Count the lines of the records that contain the string "channel". Reply with the number alone.
MATERIAL FOR THE TASK: Begin
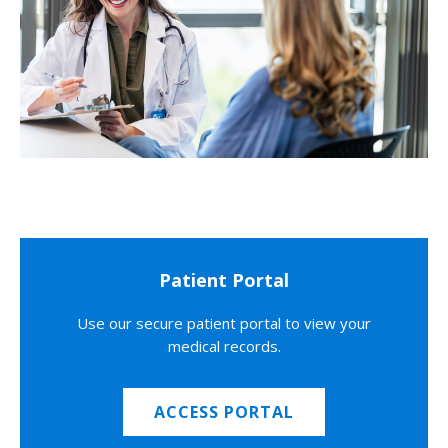
Patient Portal
Use our secure patient portal to view your
medical records.
ACCESS PORTAL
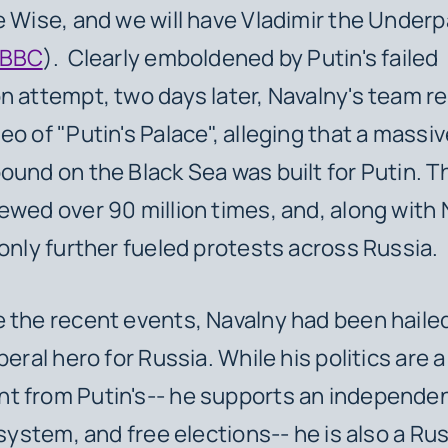
e Wise, and we will have Vladimir the Under
BBC
). Clearly emboldened by Putin's failed
n attempt, two days later, Navalny's team r
o of "Putin's Palace", alleging that a massive
ound on the Black Sea was built for Putin. T
ewed over 90 million times, and, along with 
 only further fueled protests across Russia.
 the recent events, Navalny had been hailed
beral hero for Russia. While his politics are a
t from Putin's-- he supports an independen
 system, and free elections-- he is also a Ru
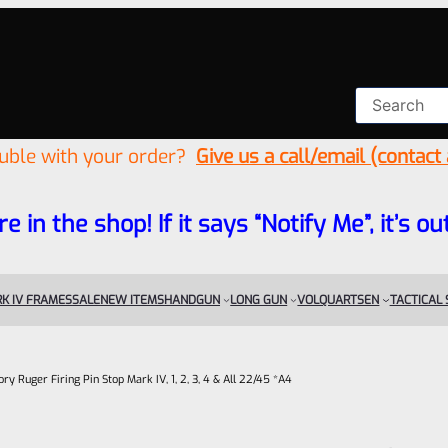
ouble with your order?
Give us a call/email (contact
re in the shop! If it says “Notify Me”, it’s
K IV FRAMES
SALE
NEW ITEMS
HANDGUN
LONG GUN
VOLQUARTSEN
TACTICAL
ory Ruger Firing Pin Stop Mark IV, 1, 2, 3, 4 & All 22/45 *A4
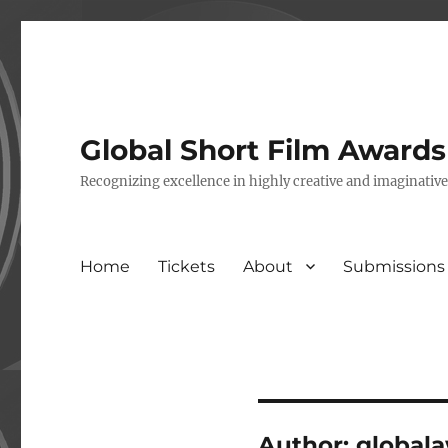
Global Short Film Award
Recognizing excellence in highly creative and imaginativ
Home
Tickets
About
Submissions
Author:
global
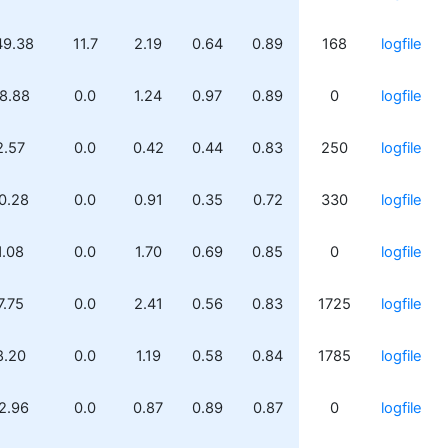
49.38
11.7
2.19
0.64
0.89
168
logfile
8.88
0.0
1.24
0.97
0.89
0
logfile
2.57
0.0
0.42
0.44
0.83
250
logfile
0.28
0.0
0.91
0.35
0.72
330
logfile
1.08
0.0
1.70
0.69
0.85
0
logfile
7.75
0.0
2.41
0.56
0.83
1725
logfile
8.20
0.0
1.19
0.58
0.84
1785
logfile
2.96
0.0
0.87
0.89
0.87
0
logfile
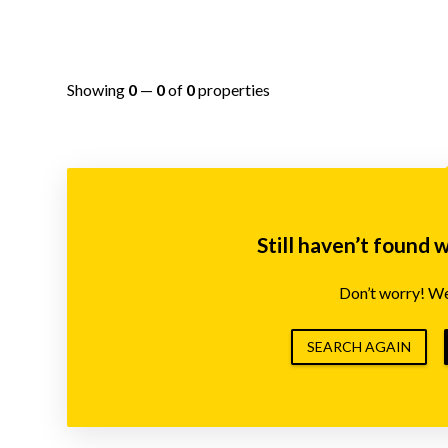
Showing
0
—
0
of
0
properties
Still haven’t found 
Don’t worry! We’
SEARCH AGAIN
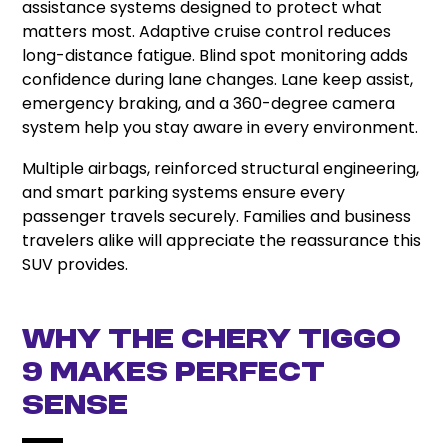
assistance systems designed to protect what
matters most. Adaptive cruise control reduces
long-distance fatigue. Blind spot monitoring adds
confidence during lane changes. Lane keep assist,
emergency braking, and a 360-degree camera
system help you stay aware in every environment.
Multiple airbags, reinforced structural engineering,
and smart parking systems ensure every
passenger travels securely. Families and business
travelers alike will appreciate the reassurance this
SUV provides.
Why the Chery Tiggo
9 Makes Perfect
Sense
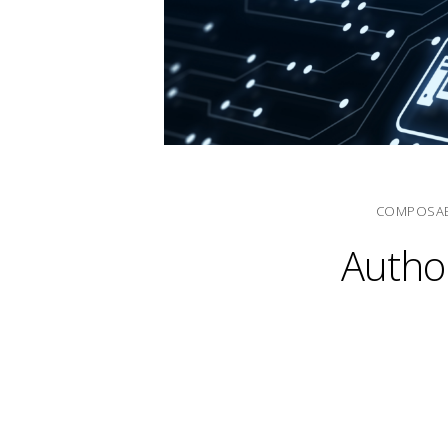
COMPOSAB
Author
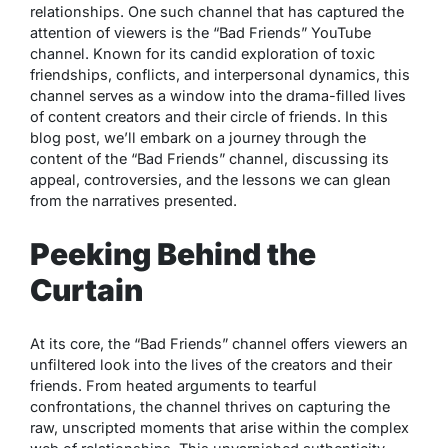
relationships. One such channel that has captured the
attention of viewers is the “Bad Friends” YouTube
channel. Known for its candid exploration of toxic
friendships, conflicts, and interpersonal dynamics, this
channel serves as a window into the drama-filled lives
of content creators and their circle of friends. In this
blog post, we’ll embark on a journey through the
content of the “Bad Friends” channel, discussing its
appeal, controversies, and the lessons we can glean
from the narratives presented.
Peeking Behind the
Curtain
At its core, the “Bad Friends” channel offers viewers an
unfiltered look into the lives of the creators and their
friends. From heated arguments to tearful
confrontations, the channel thrives on capturing the
raw, unscripted moments that arise within the complex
MATERIAL FOR THE TASK: End
*RESULT FOR THIS EXERCISE:* 6